BEGIN Dataset records

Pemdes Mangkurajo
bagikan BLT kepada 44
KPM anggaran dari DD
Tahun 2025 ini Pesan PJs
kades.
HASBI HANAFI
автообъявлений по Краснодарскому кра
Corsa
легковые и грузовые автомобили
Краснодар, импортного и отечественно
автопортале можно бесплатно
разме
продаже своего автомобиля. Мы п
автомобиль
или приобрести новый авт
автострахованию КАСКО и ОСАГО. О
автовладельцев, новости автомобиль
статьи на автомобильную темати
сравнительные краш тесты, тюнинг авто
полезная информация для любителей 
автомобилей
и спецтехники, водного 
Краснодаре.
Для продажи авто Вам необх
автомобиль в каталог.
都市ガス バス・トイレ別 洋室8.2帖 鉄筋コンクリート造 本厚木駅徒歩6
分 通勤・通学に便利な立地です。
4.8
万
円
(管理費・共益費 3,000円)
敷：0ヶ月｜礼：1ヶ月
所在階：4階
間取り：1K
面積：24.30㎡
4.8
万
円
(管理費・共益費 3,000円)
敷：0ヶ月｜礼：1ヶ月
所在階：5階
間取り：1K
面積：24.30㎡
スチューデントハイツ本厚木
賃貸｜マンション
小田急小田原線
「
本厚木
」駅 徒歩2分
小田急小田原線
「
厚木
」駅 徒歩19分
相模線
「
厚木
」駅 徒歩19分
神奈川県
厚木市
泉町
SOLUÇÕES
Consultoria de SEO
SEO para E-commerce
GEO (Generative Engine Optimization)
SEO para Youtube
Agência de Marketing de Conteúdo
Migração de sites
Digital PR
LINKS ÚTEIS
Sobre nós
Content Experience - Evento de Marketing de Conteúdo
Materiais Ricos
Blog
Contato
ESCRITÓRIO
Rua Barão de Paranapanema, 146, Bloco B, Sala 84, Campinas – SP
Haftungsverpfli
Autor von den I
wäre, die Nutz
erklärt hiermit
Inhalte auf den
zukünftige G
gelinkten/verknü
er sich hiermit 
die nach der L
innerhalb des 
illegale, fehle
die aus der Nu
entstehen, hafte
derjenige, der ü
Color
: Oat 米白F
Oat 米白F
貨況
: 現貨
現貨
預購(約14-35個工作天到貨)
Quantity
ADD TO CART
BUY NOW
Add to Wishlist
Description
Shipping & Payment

END Dataset records

Written task :: Examine the records and pull out every line where the string "Marketing" occurs.

Exercise result ::
Agência de Marketing de Conteúdo
Content Experience - Evento de Marketing de Conteúdo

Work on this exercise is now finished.